The allegations were previously reported by MaltaToday, from an affidavit in which Debono says that a US naval intelligence officer had requested from him details on drug smuggling and the refuelling of Russian naval units.

“Do you remember those two Russian ships that wanted to dock in Malta and that Malta didn’t allow to refuel? They told him to confirm whether the Prime Minister and the government took them outside territorial waters and whether he gave them fuel himself. They insisted on being given information and asked for information about the Prime Minister and Keith Schembri.
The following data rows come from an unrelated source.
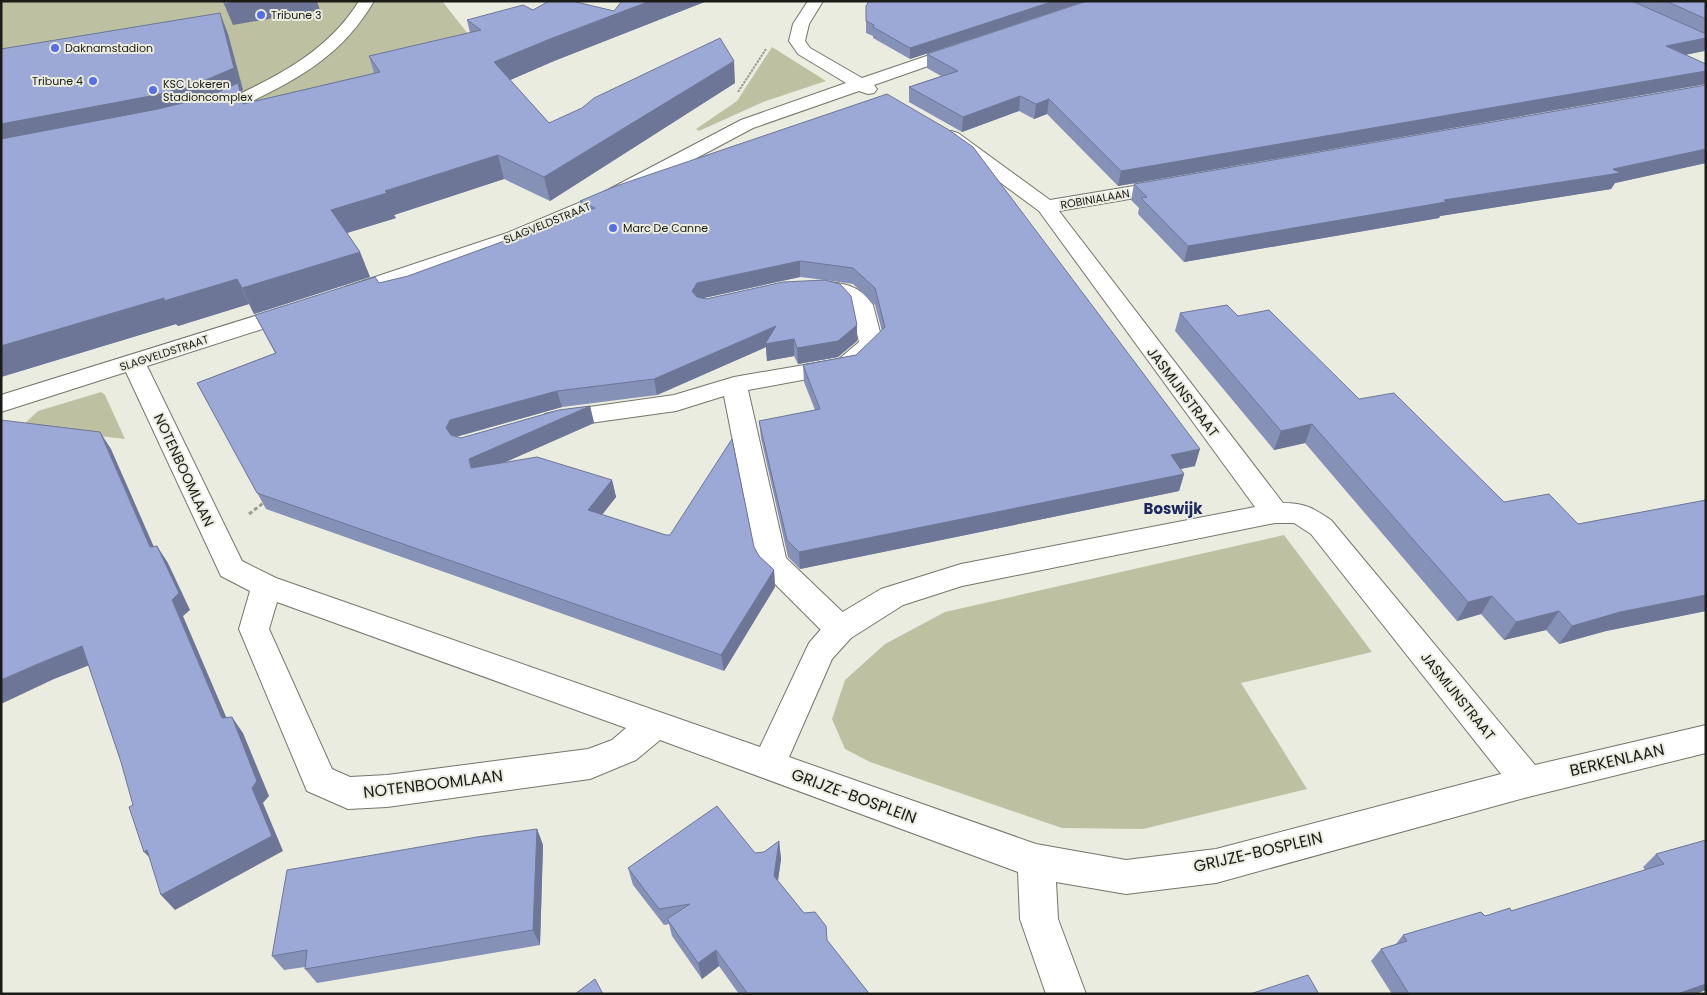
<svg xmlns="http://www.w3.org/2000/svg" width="1707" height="995" viewBox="0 0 1707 995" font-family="Poppins,sans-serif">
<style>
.green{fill:#bec1a1}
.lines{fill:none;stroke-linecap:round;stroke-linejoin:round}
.lane-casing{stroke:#74756b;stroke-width:2}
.street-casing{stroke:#74756b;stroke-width:2}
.path-far1{stroke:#9c9c93;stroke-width:2;stroke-dasharray:2.5 1;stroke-linecap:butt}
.path{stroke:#9c9c93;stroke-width:3;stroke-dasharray:4 2.5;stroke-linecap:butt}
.lane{fill:#fff;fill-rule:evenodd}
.street{fill:#fff;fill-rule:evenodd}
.wall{fill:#8691b8;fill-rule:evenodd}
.shaded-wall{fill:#6d7696}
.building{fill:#9ca9d6;stroke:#6d7696}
.poi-dot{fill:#586fe6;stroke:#ebece0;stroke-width:2}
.labels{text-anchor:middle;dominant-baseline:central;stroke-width:4;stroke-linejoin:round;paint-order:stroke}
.far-poi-label{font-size:11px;fill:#1b1b17;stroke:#ebece0;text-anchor:start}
.far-street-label{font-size:11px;fill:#1b1b17;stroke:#ebece0}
.street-label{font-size:14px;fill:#1b1b17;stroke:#ebece0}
.neighbourhood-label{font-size:15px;font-weight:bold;fill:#1e2860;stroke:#ebece0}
.near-street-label{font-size:16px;fill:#1b1b17;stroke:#ebece0}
</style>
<rect width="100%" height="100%" fill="#ebece0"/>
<g class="green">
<path d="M1,1H442L502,77L1,162Z"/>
<path d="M772,47L826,81L763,102L699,131L696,129L737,101Z"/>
<path d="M101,392L105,395L125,439L21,427L38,411Z"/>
<path d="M1284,535L1372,652L1241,683L1307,789L1143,829L1062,828L870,762L845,749L832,719L845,680L885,644L945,612Z"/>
</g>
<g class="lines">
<defs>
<g id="lane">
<path d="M359,1H374C337,65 281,87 217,118L211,119L205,118L202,114L205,110C263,83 324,58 359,1Z"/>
<path d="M816,281C841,283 858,283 873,305L883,344L856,370L748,390L786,558L851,620L855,629L851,638L840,641L829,638L762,571L757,563L724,396L676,411L554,428L545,426L541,420L545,414L554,412L674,395L734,377L839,359L859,342L851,307L838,296L808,293L805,288L808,283Z"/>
</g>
<g id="street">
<path d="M808,1H823L809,24L805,41L810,48L862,78L956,46H968L970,49L968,52L874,85L877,89L874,93L868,94L859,91L753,128L614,202L521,241L361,297L353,299L345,297L342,292L345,287L507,233L600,194L741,120L846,83L798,54L789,41L793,24Z"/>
<path d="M951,131L958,133L1050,200L1170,180L1177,182L1180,186L1177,190L1170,192L1059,211L1283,503C1305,503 1313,508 1331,520L1535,765L1706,725V753L1528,797L1216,883L1126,894L1056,882L1058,919L1086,994H1046L1020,919L1018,872L660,740L636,760L590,779L387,807L348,809L307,791L239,629L250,591L221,576L126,372L1,412V395L287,306L295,304L303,306L306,311L303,316L147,366L242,561L276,578L760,747L809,643L829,620L881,589L961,564L1255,507L1039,211L944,141L942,137L944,133ZM1275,523H1294L1311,534L1501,774L1216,849L1126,860L1036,844L789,757L832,659L851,638L903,605L962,586ZM277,602L626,728L612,740L588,749L387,775L350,777L332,769L269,629Z"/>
</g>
</defs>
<use href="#lane" class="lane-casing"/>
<use href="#street" class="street-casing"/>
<path class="path-far1" d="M738,92L766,49"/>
<path class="path" d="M249,514L266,501"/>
<use href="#lane" class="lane"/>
<use href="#street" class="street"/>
</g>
<g class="wall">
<path d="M707,1L554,61L510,80L549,123L735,83L550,201L504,179L394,215L396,218L347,233L360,252L370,277L254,314L249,304L178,326L176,324L1,377V49L228,34L243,90L241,91L246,103L374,73L369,56L470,33L467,20L533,10L614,11Z"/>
<path d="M1086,1L910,59L873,38V36L866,33V6Z"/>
<path d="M1087,1H1706V47L1704,51L1685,55L1706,64V84L1118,186L1047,114L1034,119L1019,111L962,132L909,102V87L941,76L927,68V54Z"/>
<path d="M1706,85V163L1615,183L1611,189L1440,216L1439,218L1184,262L1138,214L1139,208L1131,200L1134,184Z"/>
<path d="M887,94L1195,466L1180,469L1184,474L1179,491L800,569L788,557L761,438L759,421L815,410L804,382L803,365L856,355L882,331L875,305L853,284L825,280L857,325V341L838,357L798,364L794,356L767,361L766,347L657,395L562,407L456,437L461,438L590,406L594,423L505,462L612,480L616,497L602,515L666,535L754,547L759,556L774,570L775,587L724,671L266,509L197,383L275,353L255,315L408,276L582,213L580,201ZM800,277L825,280L706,299L704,298Z"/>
<path d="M1180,313L1238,316L1359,399L1504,502L1578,524L1706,500V611L1606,631L1559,644L1546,630L1504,640L1481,614L1457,621L1305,443L1274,450L1175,331Z"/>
<path d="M537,829L543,845L540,945L317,983L305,969V967L284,970L272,956Z"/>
<path d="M1706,840V990L1695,994H1392L1371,961L1381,949L1396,944L1403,935L1485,916L1511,911L1645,870L1643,867L1656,854Z"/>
<path d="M779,841L781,859L778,881L868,992V994H739L719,966L702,979L672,936L669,924L664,925L633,885L628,868L764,852Z"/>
</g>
<g class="shaded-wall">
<path d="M240,1H317L320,10L233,25L224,4Z"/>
<path d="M650,1H707L554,61L499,85L494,62L550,39Z"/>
<path d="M1054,1H1086L910,59V48Z"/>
<path d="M220,13L228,34L243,90L241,91L247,106L1,150V124Z"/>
<path d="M1706,38V47L1704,51L1659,60L1666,46Z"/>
<path d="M734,61L735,83L550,201L544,177Z"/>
<path d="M1706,71V84L1118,186L1121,171Z"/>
<path d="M1020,96L1019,111L962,132L963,117Z"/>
<path d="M1049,99L1047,114L1034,119L1036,104Z"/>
<path d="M1706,149V163L1615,183L1611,189L1440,216L1439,218L1184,262L1188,246L1613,169Z"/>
<path d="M498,155L504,179L394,215L396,218L340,235L331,210L385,191Z"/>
<path d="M360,252L370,277L254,314L242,288Z"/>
<path d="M800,261V277L699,299L692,291L697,283Z"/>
<path d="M237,279L249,304L178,326L176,324L1,377V346L164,298Z"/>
<path d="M857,325V341L838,357L798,364L797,348Z"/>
<path d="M776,326L794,339V356L767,361L766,347L657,395L654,379Z"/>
<path d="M557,391L562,407L455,437L451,445L446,428L450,420Z"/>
<path d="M590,406L594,423L474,476L469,459Z"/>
<path d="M1312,424L1305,443L1274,450L1281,431Z"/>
<path d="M100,432L111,449L161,563L150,547Z"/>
<path d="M1200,449L1195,466L1166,472L1171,455Z"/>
<path d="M1184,474L1179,491L800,569L799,552Z"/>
<path d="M612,480L616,497L592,527L588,510Z"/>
<path d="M157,546L168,563L190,610L183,616L233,733L222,718L172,600Z"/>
<path d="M774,570L775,587L724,671L721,655Z"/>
<path d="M1706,595V611L1606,631L1559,644L1572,626L1620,612Z"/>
<path d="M1492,596L1481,614L1457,621L1468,602Z"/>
<path d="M1559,611L1546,630L1504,640L1516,622Z"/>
<path d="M82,646L95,663L54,679L1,704V680L40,663Z"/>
<path d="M232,717L243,733L269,796L263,803L283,851L175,910L161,895L252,788Z"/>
<path d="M537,829L543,845L540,945L533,930Z"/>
<path d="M779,841L781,859L776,893L774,876Z"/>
<path d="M147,850L158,866L144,852Z"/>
<path d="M716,950L719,966L702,979L698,963Z"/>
<path d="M1706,984V990L1695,994H1677Z"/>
</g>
<g class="building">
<path d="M224,1H240L224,4Z"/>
<path d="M549,1H572L614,11L622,1H650L550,39L494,62L549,123L582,108L594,98L720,38L734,61L544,177L498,155L385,191L387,193L331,210L360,252L242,288L237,279L164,301V298L1,346V139L158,109L207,97L238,83L243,104L380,72L369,56L481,30L467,20L523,5L533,10Z"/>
<path d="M869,1H1054L910,48L873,27L874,25L866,21V6Z"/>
<path d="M1087,1H1632L1706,34V38L1666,46L1706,64V71L1121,171L1049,99L1036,104L1020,96L963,117L909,87L958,71L927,54Z"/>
<path d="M1666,1H1706V19Z"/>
<path d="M220,13L234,68L194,85L156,95L1,124V49Z"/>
<path d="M1706,85V149L1613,169L1620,173L1444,200L1446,202L1188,246L1141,198L1147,197L1134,184Z"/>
<path d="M887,94L949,130L973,147L1200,449L1171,455L1184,474L799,552L787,540L759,421L820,409L803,365L856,355L885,327L875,288L853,268L800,261L697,283L692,291L697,297L706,299L783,282L825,280L840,284L851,296L857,325L838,341L797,348L794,339L765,344L776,326L654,379L557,391L450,420L446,428L451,435L461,438L559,410L590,406L469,459L471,468L537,457L612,480L588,510L666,535H670L732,439L754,547L759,556L774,570L721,655L257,493L197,383L276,353L255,315L375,277L379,283L408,276L595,208L580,201L616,186Z"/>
<path d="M1227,305L1238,316L1269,310L1359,399L1394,393L1504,502L1549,494L1578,524L1706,500V595L1620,612L1572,626L1559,611L1516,622L1492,596L1468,602L1312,424L1281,431L1180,313Z"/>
<path d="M1,420L100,432L150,547L157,546L179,593L172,600L222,718L232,717L257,781L252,788L272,836L161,895L147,850L144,852L129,807L133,805L121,762L82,646L40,663L1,680Z"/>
<path d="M717,806L755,853L764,852L779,841L774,876L804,913L815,912L826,926L827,940L868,992L867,994H748L716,950L698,963L667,919L690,904L659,909L628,868Z"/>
<path d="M537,829L533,930L305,969L307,950L272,956L287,870L477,837Z"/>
<path d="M1706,840V984L1677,994H1409L1381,949L1407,941L1403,935L1481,912L1485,916L1510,908L1511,911L1664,864L1656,854Z"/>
<path d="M1308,975L1319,994H1250Z"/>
<path d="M595,979L603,994H575Z"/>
</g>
<g class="poi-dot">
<circle cx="261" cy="15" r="5"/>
<circle cx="55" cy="48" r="5"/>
<circle cx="93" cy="81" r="5"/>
<circle cx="153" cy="90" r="5"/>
<circle cx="613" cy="228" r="5"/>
</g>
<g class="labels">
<g class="far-poi-label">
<text x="271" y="15">Tribune 3</text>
<text x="65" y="48">Daknamstadion</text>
<text x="83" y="81" text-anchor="end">Tribune 4</text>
<text x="163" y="84">KSC Lokeren<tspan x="163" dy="13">Stadioncomplex</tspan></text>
<text x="623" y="228">Marc De Canne</text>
</g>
<g class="far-street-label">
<text transform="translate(1095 199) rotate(-10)">ROBINIALAAN</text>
<text transform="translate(547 223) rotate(-22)">SLAGVELDSTRAAT</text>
<text transform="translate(164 353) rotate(-18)">SLAGVELDSTRAAT</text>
</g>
<g class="street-label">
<text transform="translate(1183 392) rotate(53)">JASMIJNSTRAAT</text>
<text transform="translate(184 470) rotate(65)">NOTENBOOMLAAN</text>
<text transform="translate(1458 696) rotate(51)">JASMIJNSTRAAT</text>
</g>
<g class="neighbourhood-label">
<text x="1173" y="508">Boswijk</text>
</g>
<g class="near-street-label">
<text transform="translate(1617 760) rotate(-13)">BERKENLAAN</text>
<text transform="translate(433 784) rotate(-7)">NOTENBOOMLAAN</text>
<text transform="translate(854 796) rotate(20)">GRIJZE-BOSPLEIN</text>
<text transform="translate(1258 852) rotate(-13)">GRIJZE-BOSPLEIN</text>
</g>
</g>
<rect width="1707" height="995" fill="none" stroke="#1b1b17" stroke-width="5"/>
</svg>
He said, ‘No because he is my Prime Minister and I am not a spy’,” Debono’s lawyer, Victor Bugeja, said in court.

Bugeja also claimed that Debono was asked by the Americans to spy on the Maltese government when queried about whether the government had supplied fuel to Russian warships, and that he had refused.

Debono’s lawyer also claimed in court that he had “concrete evidence” showing that the Maltese government’s decision to pursue UN sanctions were not been discussed at Cabinet level.

However, this evidence was not submitted to the court.

Foreign Affairs Minister Carmelo Abela stated in a court affidavit that the Prime Minister and himself “at present do not intend to carry out any of the actions specified by [Debono] and for which he requesting a precautionary warrant of injunction”.

But he said this did not preclude any further action at UN level by the Maltese, or any other interested government seeking sanctions against actors suspected of fuel smuggling.

“Whether or not a petition for sanctions was presented in front of the United Nations Security Council is a matter of confidential nature. If such a petition was presented, the Security Council of the United Nations had the power to accept or reject these sanctions. The government of Malta could only abide with such a decision,” the government said in an official comment.

Government’s statement

In an unprecedented statement by both the US and Maltese governments, both sides appeared to deny Debono’s claims that he was asked to spy as a precondition to have OFAC sanctions lifted.

“Any allegations… including those implying lack of trust in key individuals in the government, are false and have absolutely no impact on our friendship and close collaboration,” the two governments said.

“Our bilateral relations have been consistently strong and continue to go from strength to strength.

“We work together in a very transparent and honest manner, from economic and financial engagement, to cultural and educational exchanges, political consultation, and regional security and law enforcement cooperation.”

Both governments said they were partners in finding solutions to issues of global transnational importance and Central Mediterranean security such as weapons proliferation, climate change, energy security, trafficking in drugs and persons, transnational crime, migration and protecting borders.